LOUISVILLE, Ky. – The University of Louisville shared its pioneering work in educating health professionals to provide quality health care to LGBTQ patients with faculty at Harvard Medical School in Boston last month. In New York, the university also received a national leadership award for workforce development for the same work on May 3. Earlier this year, UofL published The eQuality Toolkit, a clinical skills training manual to help others develop the specific clinical skills needed to provide high quality care to LGBTQ patients.
At the Seventh Annual National LGBT Health Workforce Conference, held last week in New York, UofL received the Organization Leadership Award from Building the Next Generation of Academic Physicians (BNGAP), an organization founded in 2008 to cultivate a more diverse workforce in academic medicine. The award highlights commitment, scholarship and dedication to the development of a health workforce that is responsive to the unique health issues and disparities of LGBT communities.

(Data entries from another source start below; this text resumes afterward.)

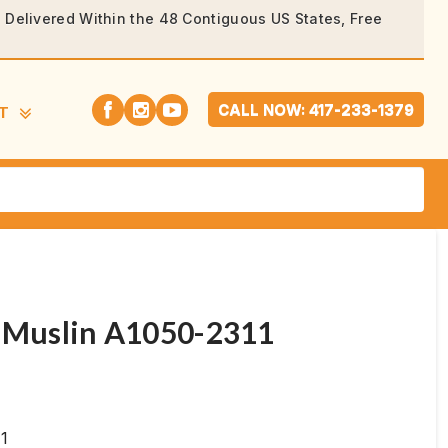
rs Delivered Within the 48 Contiguous US States, Free
CALL NOW: 417-233-1379
T
, Muslin A1050-2311
11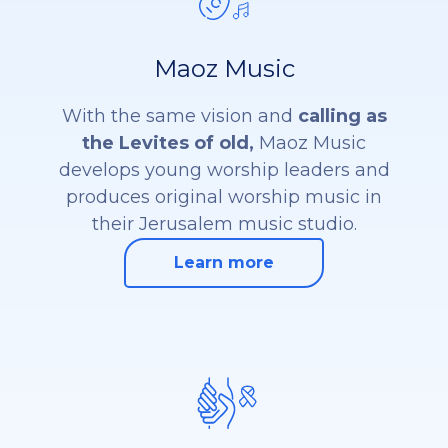
Maoz Music
With the same vision and
calling as
the Levites of old,
Maoz Music
develops young worship leaders and
produces original worship music in
their Jerusalem music studio.
Learn more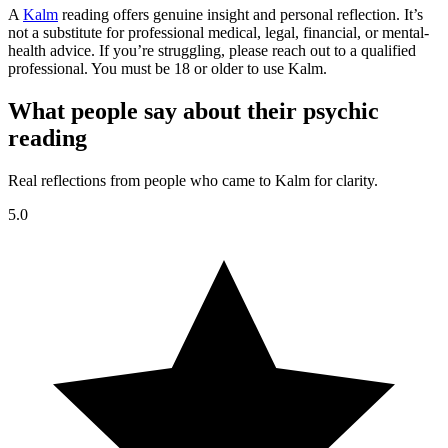
A
Kalm
reading offers genuine insight and personal reflection. It’s
not a substitute for professional medical, legal, financial, or mental-
health advice. If you’re struggling, please reach out to a qualified
professional. You must be 18 or older to use Kalm.
What people say about their psychic
reading
Real reflections from people who came to Kalm for clarity.
5.0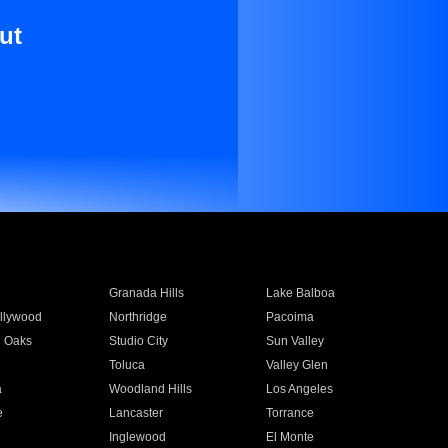
ut
Granada Hills
Lake Balboa
llywood
Northridge
Pacoima
 Oaks
Studio City
Sun Valley
Toluca
Valley Glen
a
Woodland Hills
Los Angeles
e
Lancaster
Torrance
Inglewood
El Monte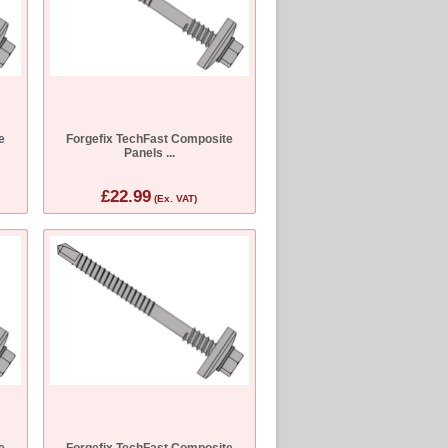
e
Forgefix TechFast Composite
Panels ...
£22.99
(Ex. VAT)
e
Forgefix TechFast Composite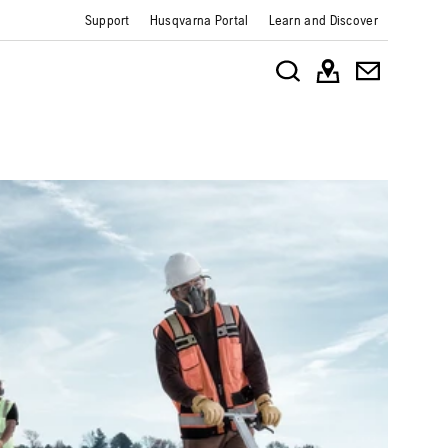
Support
Husqvarna Portal
Learn and Discover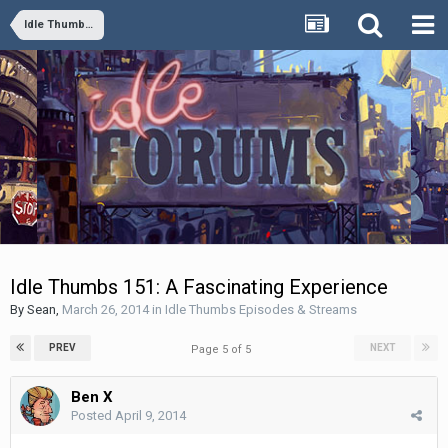
Idle Thumbs Episodes & Streams
Idle Thumbs 151: A Fascinating Experience
By
Sean
,
March 26, 2014
in
Idle Thumbs Episodes & Streams
PREV
NEXT
Page 5 of 5
Ben X
Posted
April 9, 2014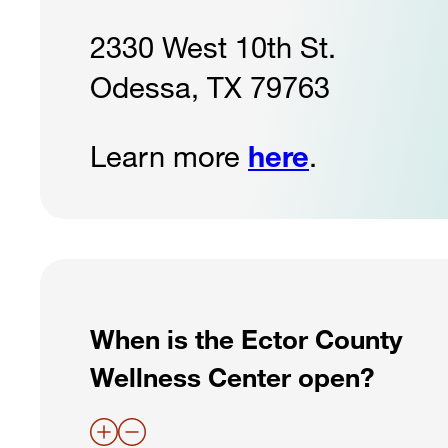
2330 West 10th St.
Odessa, TX 79763
Learn more
here
.
When is the Ector County
Wellness Center open?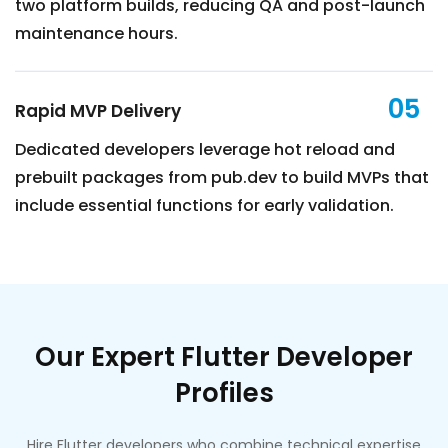
two platform builds, reducing QA and post-launch
maintenance hours.
05
Rapid MVP Delivery
Dedicated developers leverage hot reload and
prebuilt packages from pub.dev to build MVPs that
include essential functions for early validation.
Our Expert Flutter Developer
Profiles
Hire Flutter developers who combine technical expertise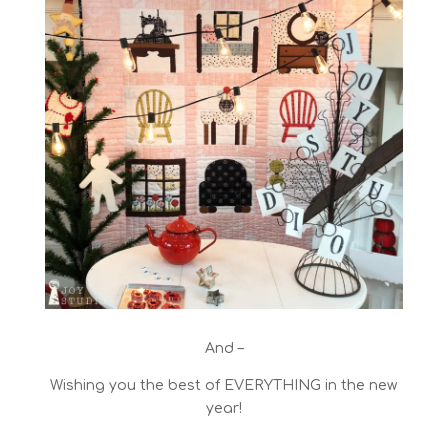
And –
Wishing you the best of EVERYTHING in the new
year!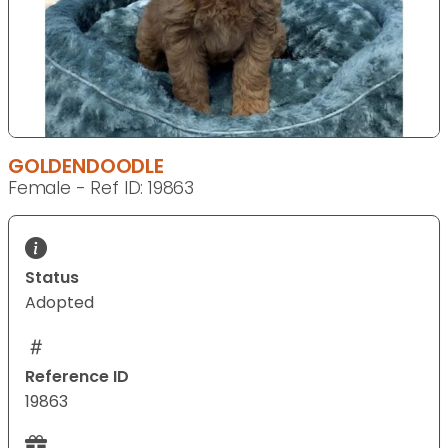
GOLDENDOODLE
Female - Ref ID: 19863
Status
Adopted
Reference ID
19863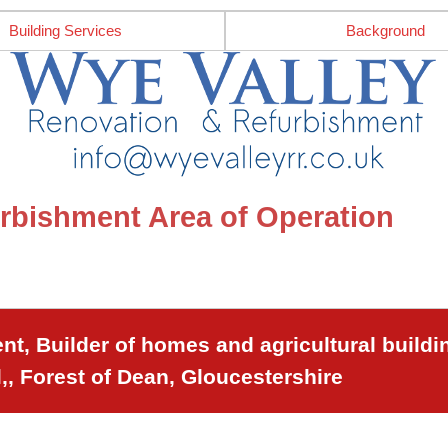
Building Services
Background
rbishment Area of Operation
t, Builder of homes and agricultural buildi
,, Forest of Dean, Gloucestershire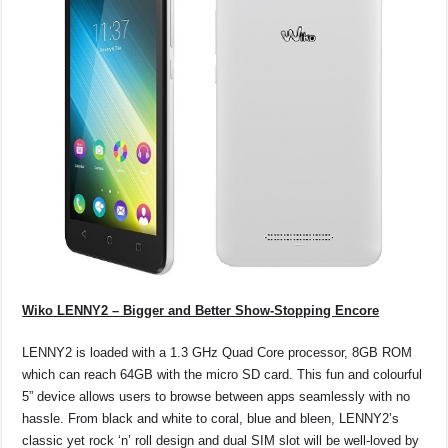
Wiko LENNY2 – Bigger and Better Show-Stopping Encore
LENNY2 is loaded with a 1.3 GHz Quad Core processor, 8GB ROM
which can reach 64GB with the micro SD card. This fun and colourful
5” device allows users to browse between apps seamlessly with no
hassle. From black and white to coral, blue and bleen, LENNY2’s
classic yet rock ‘n’ roll design and dual SIM slot will be well-loved by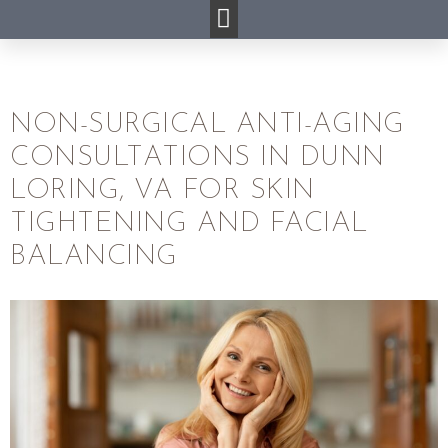
NON-SURGICAL ANTI-AGING
CONSULTATIONS IN DUNN
LORING, VA FOR SKIN
TIGHTENING AND FACIAL
BALANCING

Previous winners are Penn Medicine and the University of Rochester Medical Center.
A week prior, leaders from UofL’s eQuality program presented Grand Rounds to faculty at the Harvard Medical School Academy on incorporating training for the care of LGBTQ patients into the medical school curriculum. Amy Holthouser, M.D., senior associate dean for medical education, Susan Sawning, M.S.S.W., director of medical education research, and UofL School of Medicine alumni Rhiannon Ledgerwood, M.D., and Adam Neff, M.D., presented “Lessons from eQuality at University of Louisville: Successful collaborations for integrating sexual and gender minority health into medical education.”
David Hirsh, M.D., director of the Academy at Harvard Medical School, said the presentation from Holthouser and Sawning inspired the participants, who are planning to launch a similar program at Harvard.
“I was so moved by your advocacy and accomplishments and so taken by your style and grace, strength and conviction, wisdom and humility,” Hirsh said of the UofL group. “The grand rounds made an enormous difference. We will be speaking about it for a long time to come. I am so grateful to learn from you and to have been present for such an important and transformative launch.”
Beginning in 2014, UofL served as the pilot program for the development of curriculum to incorporate competencies published by the Association of American Medical Colleges (AAMC) related to provision of care for LGBT individuals and other sexual and gender minorities (SGM). Through the eQuality program, information related to care for SGM patients was embedded throughout the curriculum studied by all students in the UofL School of Medicine.
Jennifer Potter, M.D., professor of medicine and advisory dean and director of William Bosworth Castle Society at Harvard Medical School, invited the UofL team to The Academy at Harvard Medical School, which is responsible for professional development of faculty who teach in the MD program.
“You care about the fact that SGM people experience health inequities,” Potter said of the UofL presenters. “You talk with your colleagues and students about the fact that these inequities are unacceptable. Then you go one step further – you actually TAKE ACTION to address the inequities with sheer grace, humility, positivity, a sense of humor and brilliance … and in true collaboration with your local SGM community.”
“It is so rewarding to see the work that has been done here at UofL to improve health care for LGBT patients is valued by an institution as highly respected as Harvard,” said Toni Ganzel, M.D., M.B.A., dean of the UofL School of Medicine. “In addition, it is an honor to receive a national award from a well-respected organization such as BNGAP. We are pleased to be able to share this knowledge with educators and influencers throughout the United States.”
The eQuality Toolkit, published with funding from the National Institute of Health Care Management Foundation, is available to all health professionals at no charge to enhance competency nationwide in caring for LGBTQ patients.